Vie privée ou vie professionnelle à propos des relations amoureuses au travail…?

Après relation amoureuse avec une collègue, un salarié fait pression sur son ex-compagne : comportement rattaché à sa vie professionnelle et ou sphère privée hors du pouvoir disciplinaire de l’employeur ?

Contexte : un salarié a entretenu une relation amoureuse avec une de ses collègues de travail avec des ruptures et de sollicitations réciproques. Après la fin de cette relation, le salarié jaloux, pose une balise GPS sur le véhicule personnel de son ex-compagne, à son insu, pour surveiller ses déplacements et lui adresse plusieurs messages intimes à partir de sa messagerie professionnelle lui demandant de reprendre contact et la soupçonnant d’avoir noué une nouvelle relation amoureuse avec un autre salarié de l’entreprise.  Alerté de ces agissements, ouvre une enquête à la suite de laquelle il licencie le salarié pour faute grave.

L’employeur s’est placé sur le terrain disciplinaire en estimant que les faits constituent un harcèlement  se rattachant à la vie de l’entreprise car s’étant déroulés dans un cadre professionnel. Le salarié prétend que les faits relevant de sa vie privée  ne peuvent pas justifier un licenciement disciplinaire et conteste la légitimité de la rupture de son contrat de travail.

Pour rappel, seul le trouble objectif causé au bon fonctionnement de l’entreprise par le comportement du salarié peut justifier un licenciement non disciplinaire ; cependant, si les  faits commis par le salarié se rattachent à sa vie professionnelle (vol commis le week-end en utilisant le camion de l’entreprise) ou s’ils caractérisent un manquement à une obligation découlant du contrat de travail (loyauté, discrétion, sécurité…),  le licenciement peut être prononcé pour un motif disciplinaire. En matière de relations amoureuses entre salariés,

Contentieux : La cour d’appel, après avoir constaté la matérialité des faits reprochés au salarié, a considéré qu’ils étaient exclusivement liés aux relations privées des deux salariés et ne constituant pas une faute, ils  ne pouvaient  justifier un licenciement disciplinaire.  La Cour de cassation confirme cette décision en retenant que

-les faits reprochés au salarié ne constituaient pas un harcèlement moral, et la relation amoureuse a pris fin de manière consensuelle, et non à la seule initiative de la salariée.

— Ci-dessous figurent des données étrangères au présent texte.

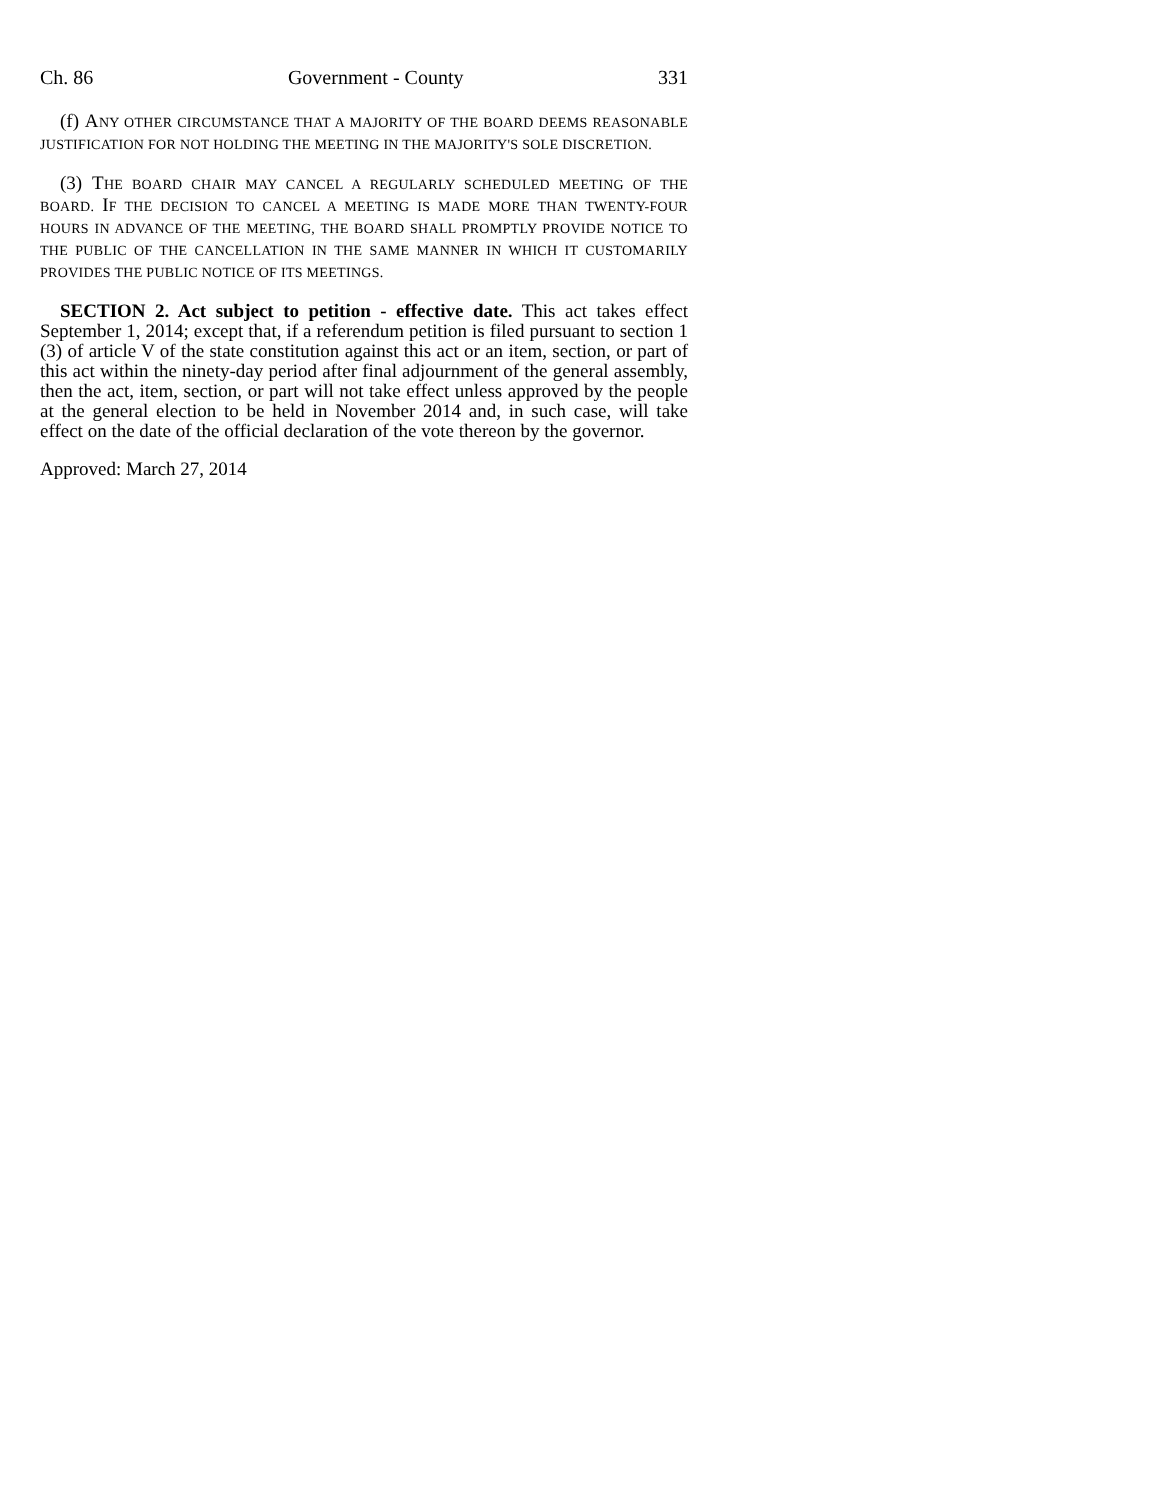Ch. 86 Government - County 331
(f) ANY OTHER CIRCUMSTANCE THAT A MAJORITY OF THE BOARD DEEMS REASONABLE JUSTIFICATION FOR NOT HOLDING THE MEETING IN THE MAJORITY'S SOLE DISCRETION.
(3) THE BOARD CHAIR MAY CANCEL A REGULARLY SCHEDULED MEETING OF THE BOARD. IF THE DECISION TO CANCEL A MEETING IS MADE MORE THAN TWENTY-FOUR HOURS IN ADVANCE OF THE MEETING, THE BOARD SHALL PROMPTLY PROVIDE NOTICE TO THE PUBLIC OF THE CANCELLATION IN THE SAME MANNER IN WHICH IT CUSTOMARILY PROVIDES THE PUBLIC NOTICE OF ITS MEETINGS.
SECTION 2. Act subject to petition - effective date. This act takes effect September 1, 2014; except that, if a referendum petition is filed pursuant to section 1 (3) of article V of the state constitution against this act or an item, section, or part of this act within the ninety-day period after final adjournment of the general assembly, then the act, item, section, or part will not take effect unless approved by the people at the general election to be held in November 2014 and, in such case, will take effect on the date of the official declaration of the vote thereon by the governor.
Approved: March 27, 2014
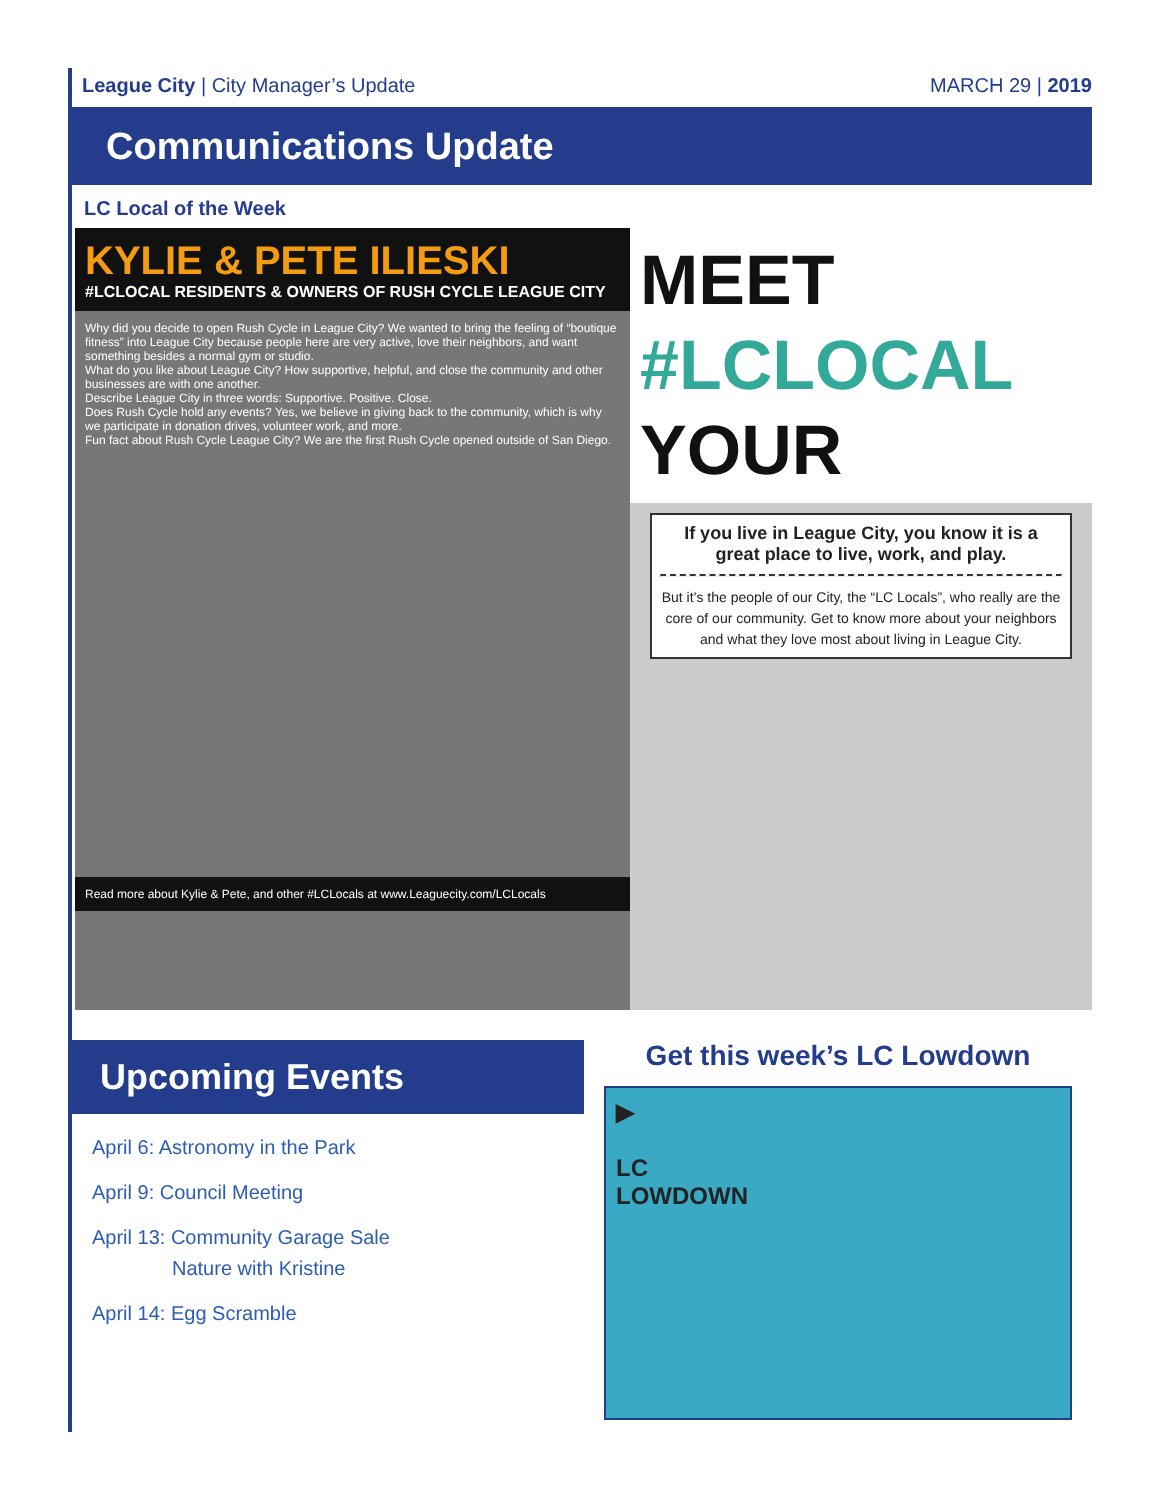League City | City Manager’s Update
MARCH 29 | 2019
Communications Update
LC Local of the Week
KYLIE & PETE ILIESKI
#LCLOCAL RESIDENTS & OWNERS OF RUSH CYCLE LEAGUE CITY
Why did you decide to open Rush Cycle in League City? We wanted to bring the feeling of “boutique fitness” into League City because people here are very active, love their neighbors, and want something besides a normal gym or studio.
What do you like about League City? How supportive, helpful, and close the community and other businesses are with one another.
Describe League City in three words: Supportive. Positive. Close.
Does Rush Cycle hold any events? Yes, we believe in giving back to the community, which is why we participate in donation drives, volunteer work, and more.
Fun fact about Rush Cycle League City? We are the first Rush Cycle opened outside of San Diego.
Read more about Kylie & Pete, and other #LCLocals at www.Leaguecity.com/LCLocals
MEET #LCLOCAL
YOUR
If you live in League City, you know it is a great place to live, work, and play.
But it’s the people of our City, the “LC Locals”, who really are the core of our community. Get to know more about your neighbors and what they love most about living in League City.
Upcoming Events
April 6: Astronomy in the Park
April 9: Council Meeting
April 13: Community Garage Sale
Nature with Kristine
April 14: Egg Scramble
Get this week’s LC Lowdown
▶
LC
LOWDOWN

-la balise en cause avait été posée sur le véhicule personnel de la salariée et l’envoi de courriels au moyen de l’outil professionnel était limité à 2 messages.

-les faits n’avaient eu aucun retentissement au sein de l’agence ; ni sur la carrière de l’intéressée.

Ainsi, les faits relevaient de la vie personnelle du salarié, et échappaient au pouvoir disciplinaire de l’employeur, ce qui rendait le licenciement sans cause réelle et sérieuse.

A retenir  : La distinction entre vie personnelle et vie professionnelle, dans une affaire de relation amoureuse entre salariés, est toujours difficile à opérer. On doit retenir que l’élément majeur réside dans le retentissement des faits au sein de l’entreprise. En l’absence de preuve sur les impacts sur le fonctionnement de l’entreprise ou sur la carrière des protagonistes, il n’y a pas rattachement à la vie professionnelle, et pas de fondement à une mesure de licenciement.